↓

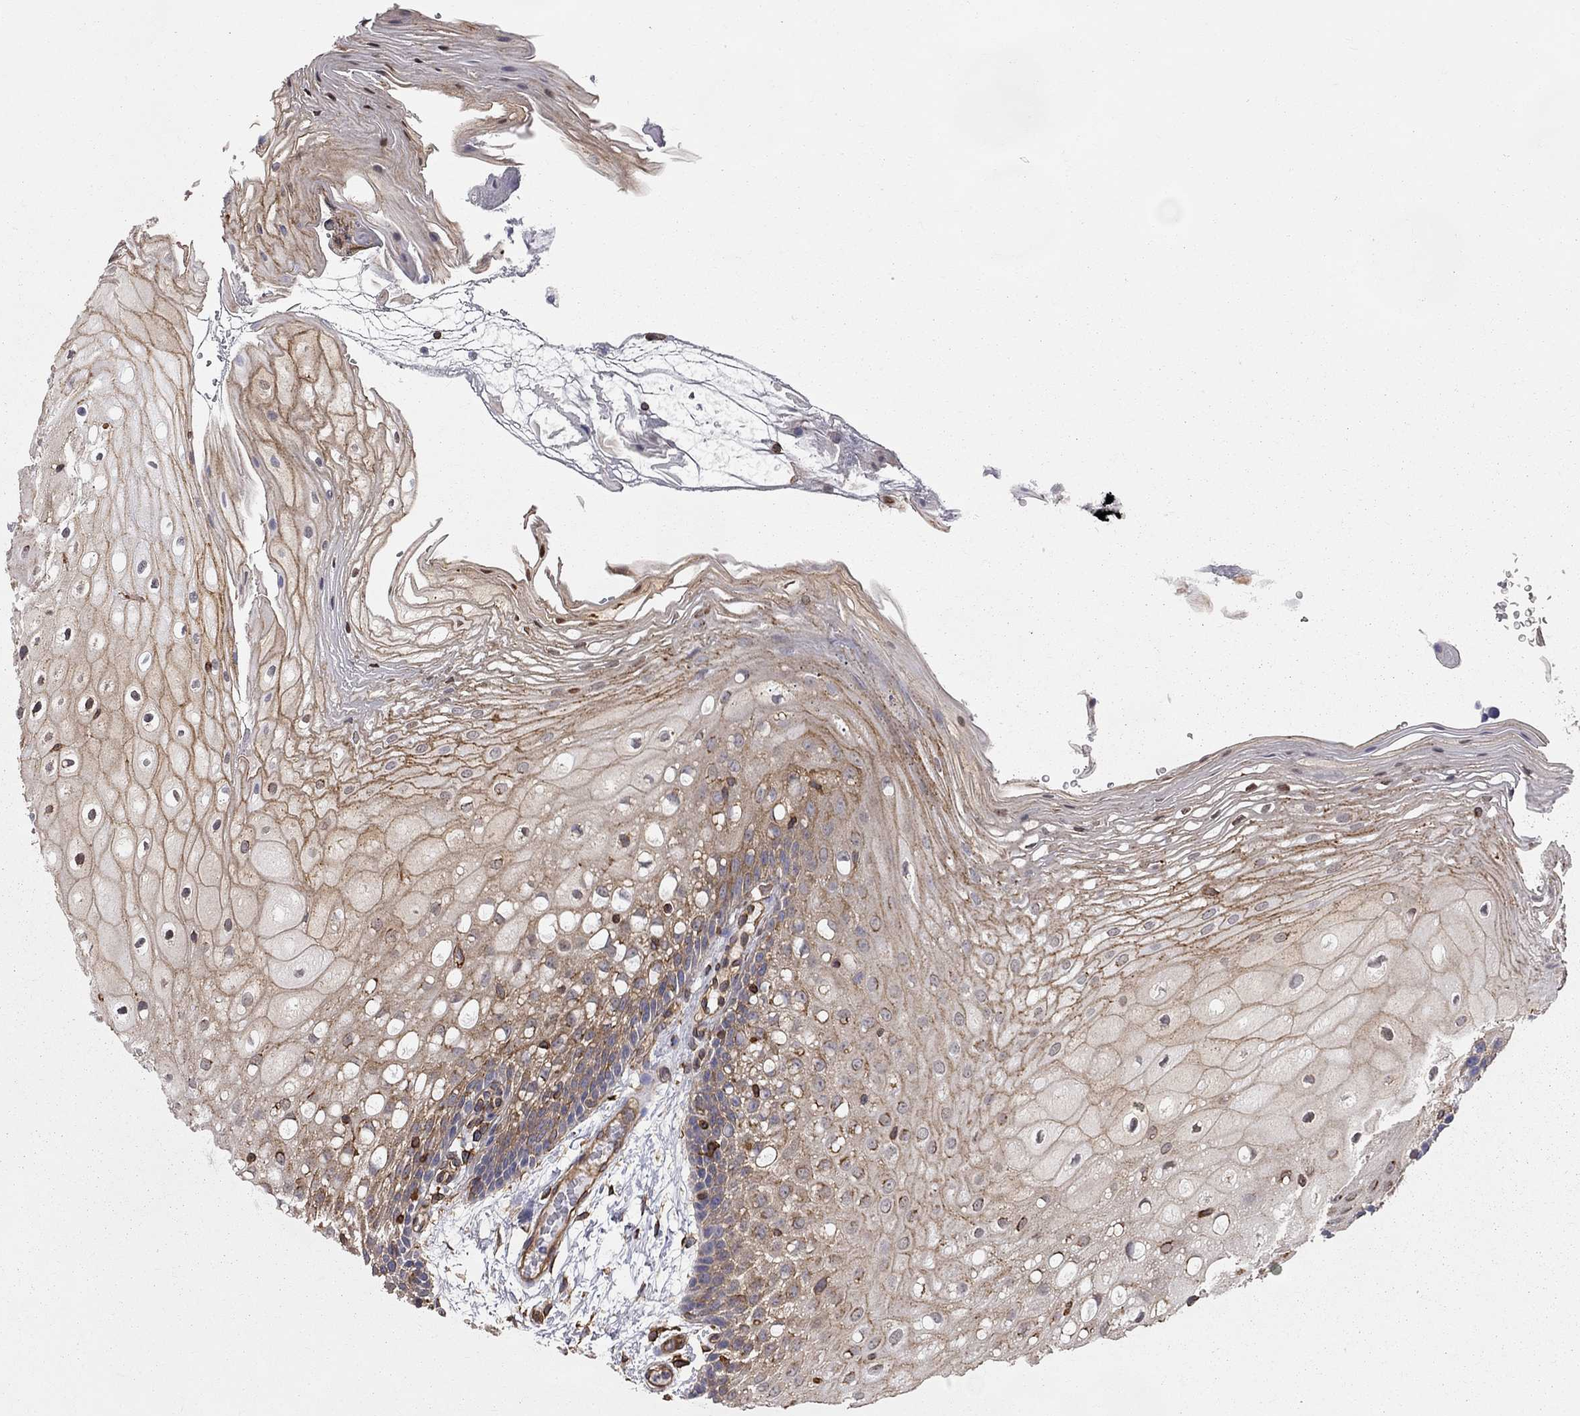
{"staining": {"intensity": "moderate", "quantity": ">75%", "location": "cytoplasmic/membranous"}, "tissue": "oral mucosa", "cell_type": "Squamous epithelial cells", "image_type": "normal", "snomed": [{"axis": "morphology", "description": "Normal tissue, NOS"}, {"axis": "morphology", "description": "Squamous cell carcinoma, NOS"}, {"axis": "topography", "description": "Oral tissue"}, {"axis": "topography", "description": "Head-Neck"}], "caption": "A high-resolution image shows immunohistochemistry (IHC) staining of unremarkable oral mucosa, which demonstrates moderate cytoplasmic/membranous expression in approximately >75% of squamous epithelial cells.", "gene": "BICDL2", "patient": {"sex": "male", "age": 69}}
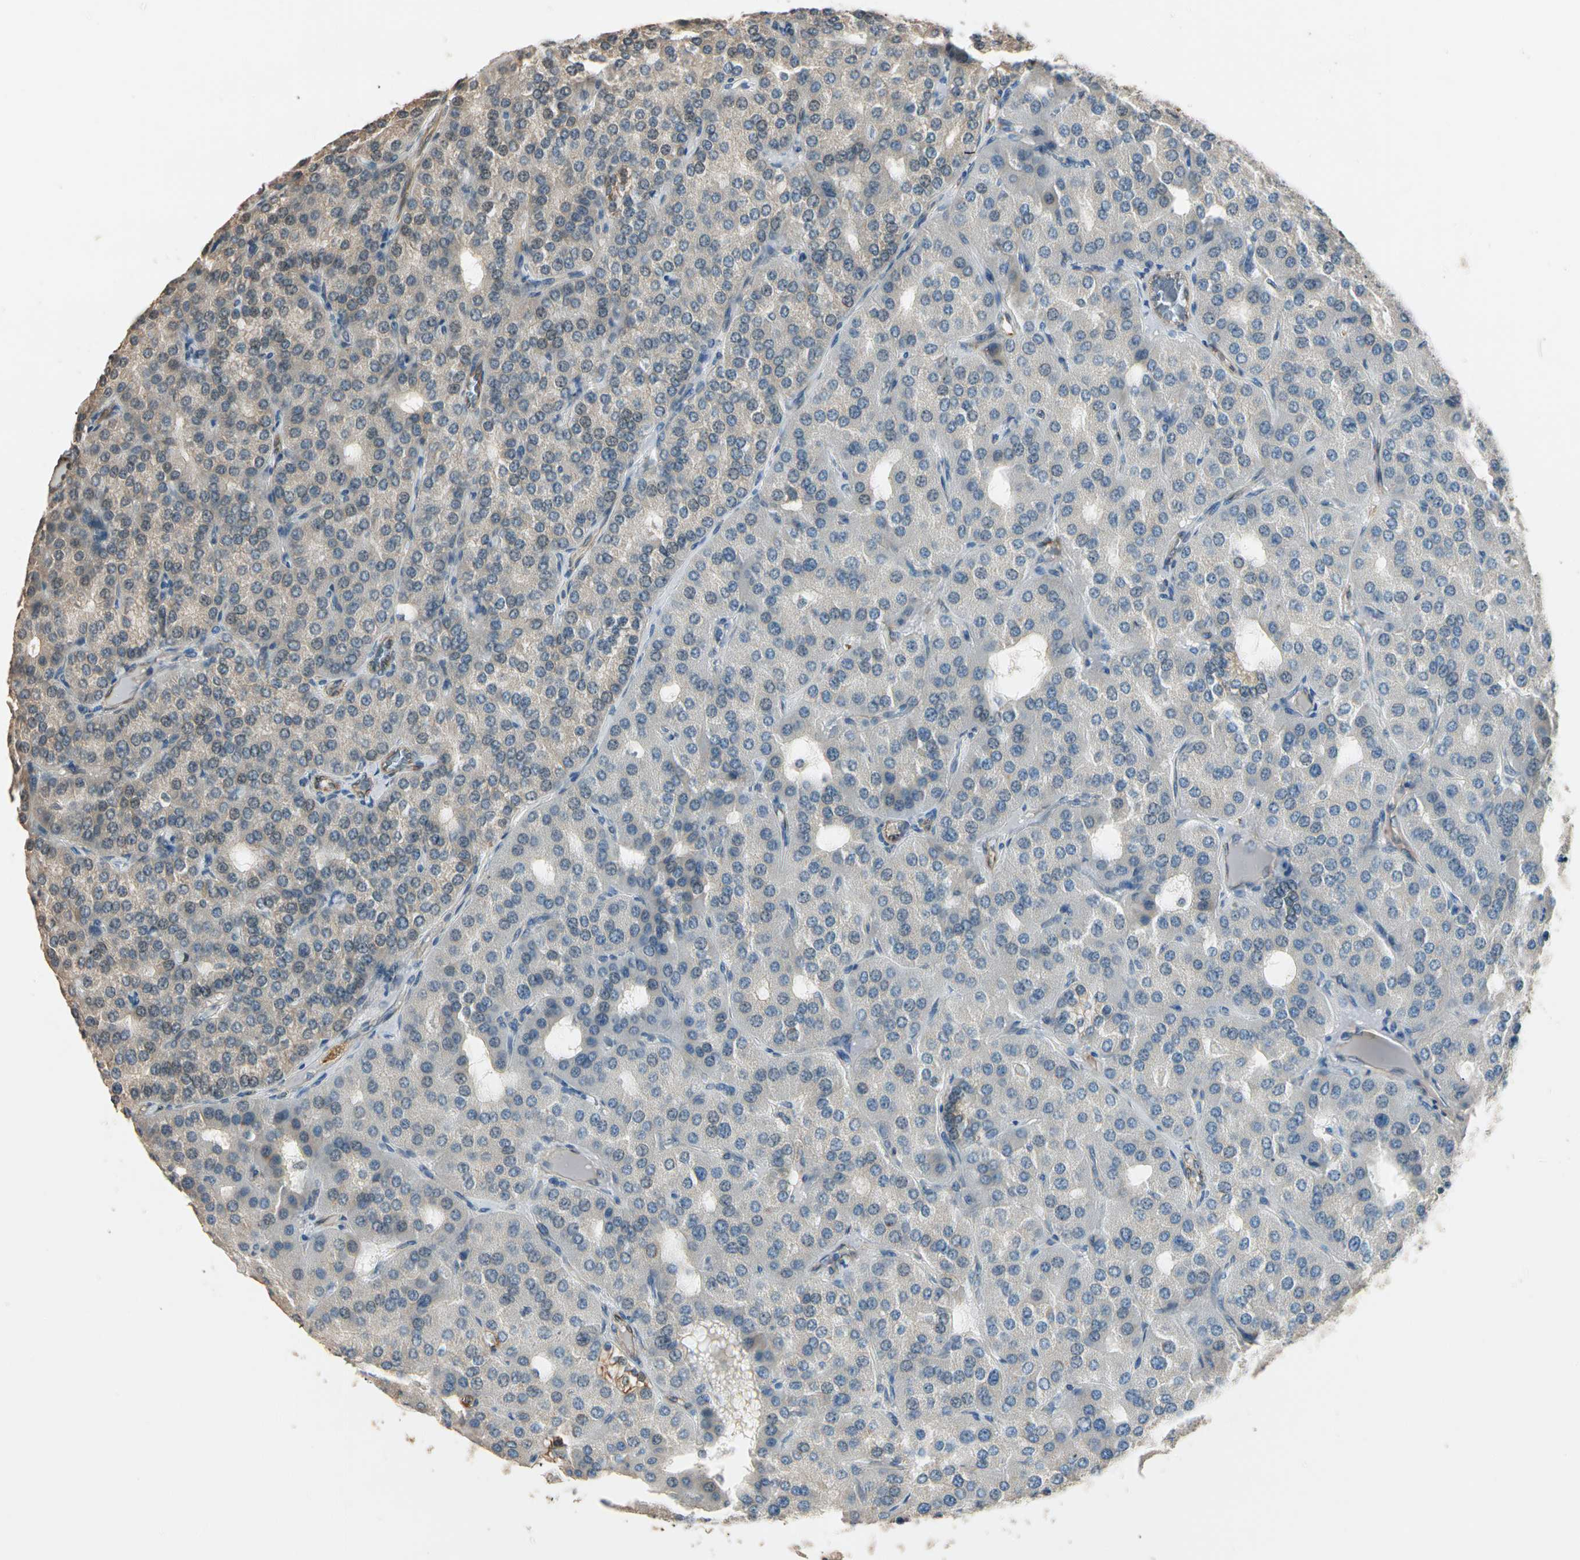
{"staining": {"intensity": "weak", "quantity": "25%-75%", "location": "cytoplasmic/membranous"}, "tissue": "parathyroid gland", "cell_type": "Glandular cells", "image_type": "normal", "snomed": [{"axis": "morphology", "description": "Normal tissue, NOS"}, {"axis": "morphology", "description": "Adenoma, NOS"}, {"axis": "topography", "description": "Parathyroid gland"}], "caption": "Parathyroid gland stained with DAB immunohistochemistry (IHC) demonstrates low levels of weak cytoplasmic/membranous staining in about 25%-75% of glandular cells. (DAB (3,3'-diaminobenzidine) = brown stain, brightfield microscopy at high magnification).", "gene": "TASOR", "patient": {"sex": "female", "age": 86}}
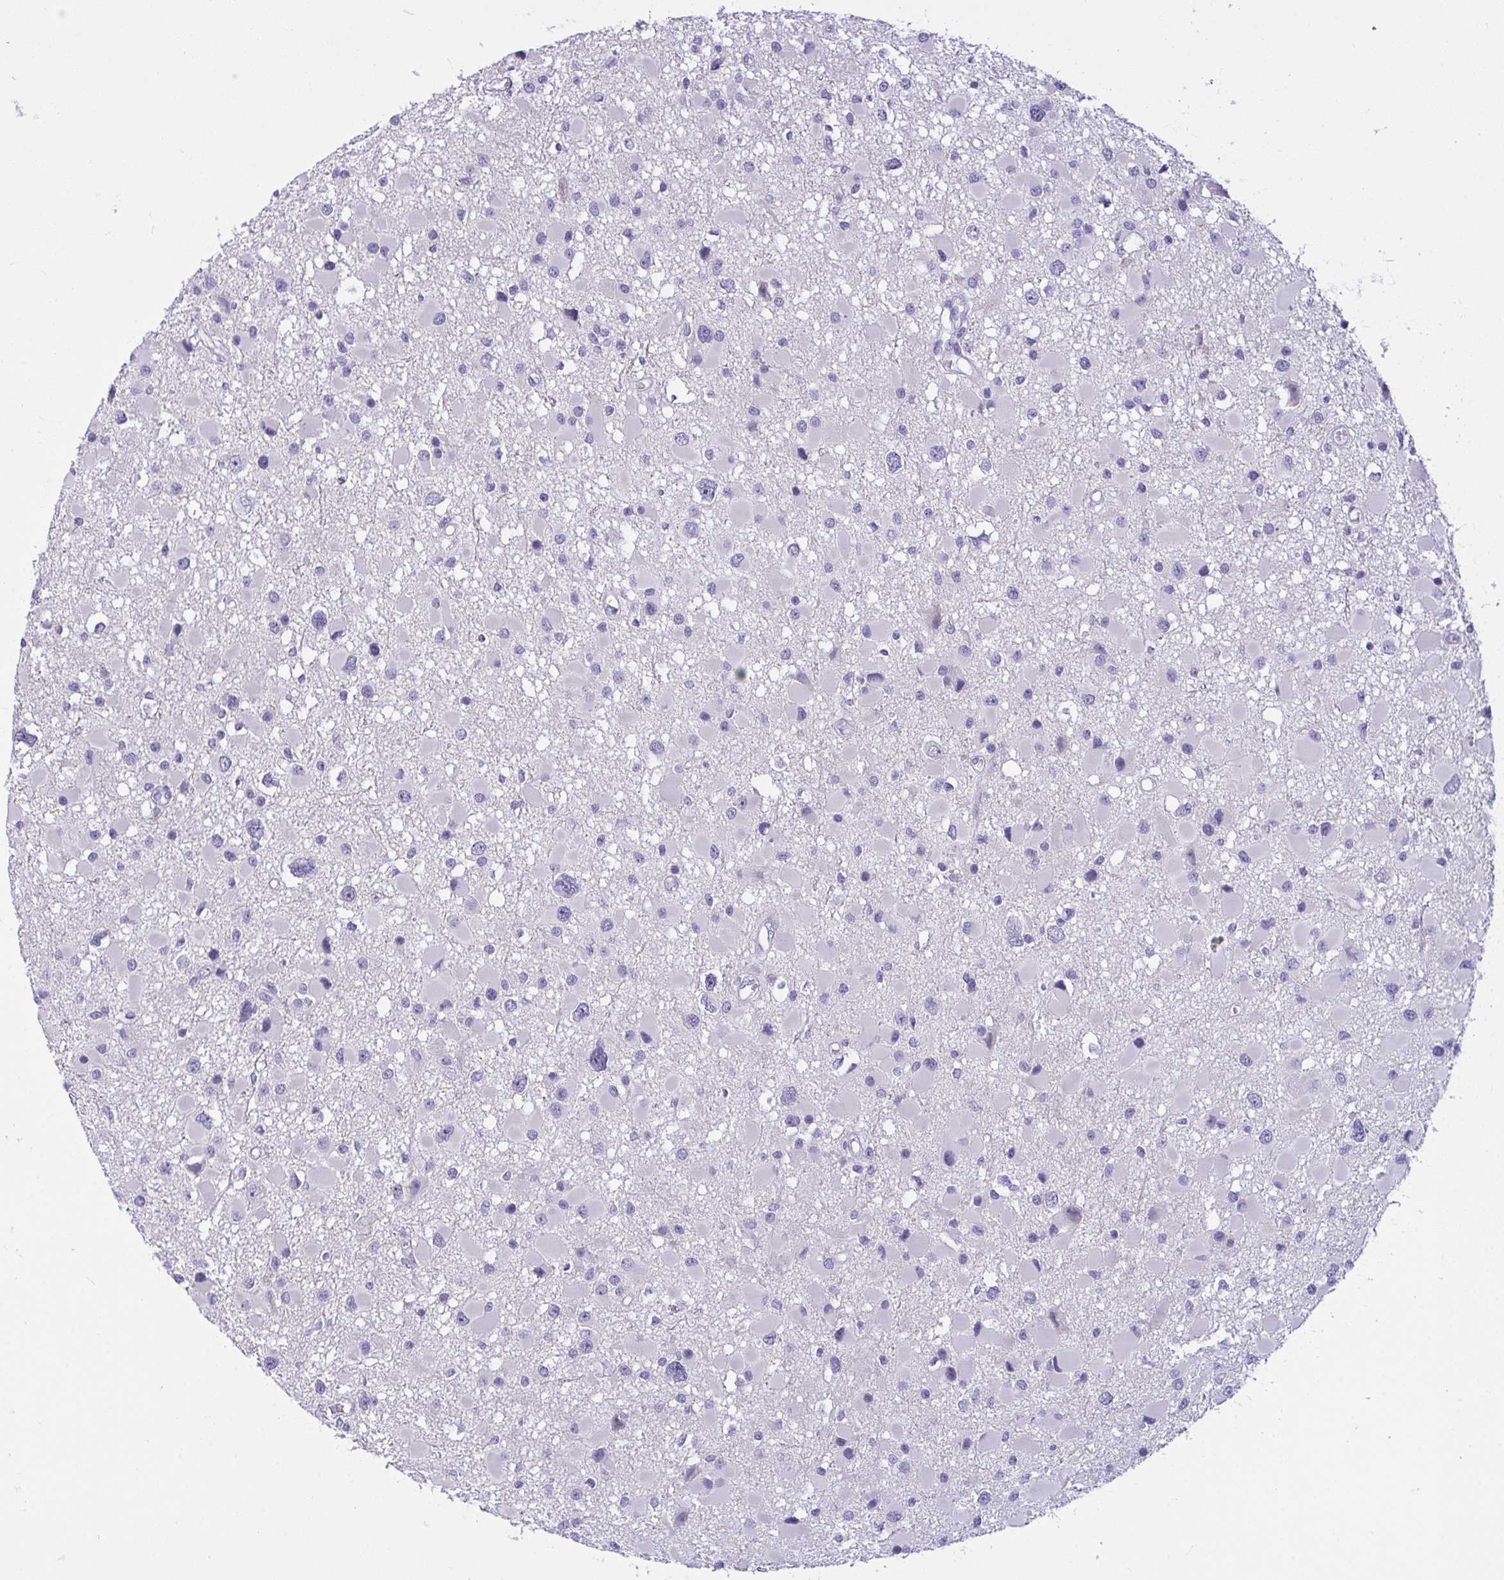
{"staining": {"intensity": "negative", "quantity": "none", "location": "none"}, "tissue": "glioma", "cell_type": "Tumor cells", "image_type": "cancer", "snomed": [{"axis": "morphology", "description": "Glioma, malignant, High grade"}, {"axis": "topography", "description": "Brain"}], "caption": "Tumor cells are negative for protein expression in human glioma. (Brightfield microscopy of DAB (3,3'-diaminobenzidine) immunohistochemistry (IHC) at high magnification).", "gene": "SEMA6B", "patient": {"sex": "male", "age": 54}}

↑

# Description of the task:
Only lines holding the word "Normal" are wanted here; copy each from the listing.

# Answer space:
{"staining": {"intensity": "moderate", "quantity": ">75%", "location": "cytoplasmic/membranous"}, "tissue": "oral mucosa", "cell_type": "Squamous epithelial cells", "image_type": "normal", "snomed": [{"axis": "morphology", "description": "Normal tissue, NOS"}, {"axis": "morphology", "description": "Squamous cell carcinoma, NOS"}, {"axis": "topography", "description": "Oral tissue"}, {"axis": "topography", "description": "Head-Neck"}], "caption": "A high-resolution image shows immunohistochemistry (IHC) staining of unremarkable oral mucosa, which demonstrates moderate cytoplasmic/membranous expression in approximately >75% of squamous epithelial cells.", "gene": "BICDL2", "patient": {"sex": "male", "age": 69}}
{"staining": {"intensity": "weak", "quantity": "25%-75%", "location": "cytoplasmic/membranous"}, "tissue": "parathyroid gland", "cell_type": "Glandular cells", "image_type": "normal", "snomed": [{"axis": "morphology", "description": "Normal tissue, NOS"}, {"axis": "morphology", "description": "Adenoma, NOS"}, {"axis": "topography", "description": "Parathyroid gland"}], "caption": "Parathyroid gland stained with DAB immunohistochemistry (IHC) demonstrates low levels of weak cytoplasmic/membranous staining in about 25%-75% of glandular cells. (DAB (3,3'-diaminobenzidine) = brown stain, brightfield microscopy at high magnification).", "gene": "TASOR", "patient": {"sex": "female", "age": 86}}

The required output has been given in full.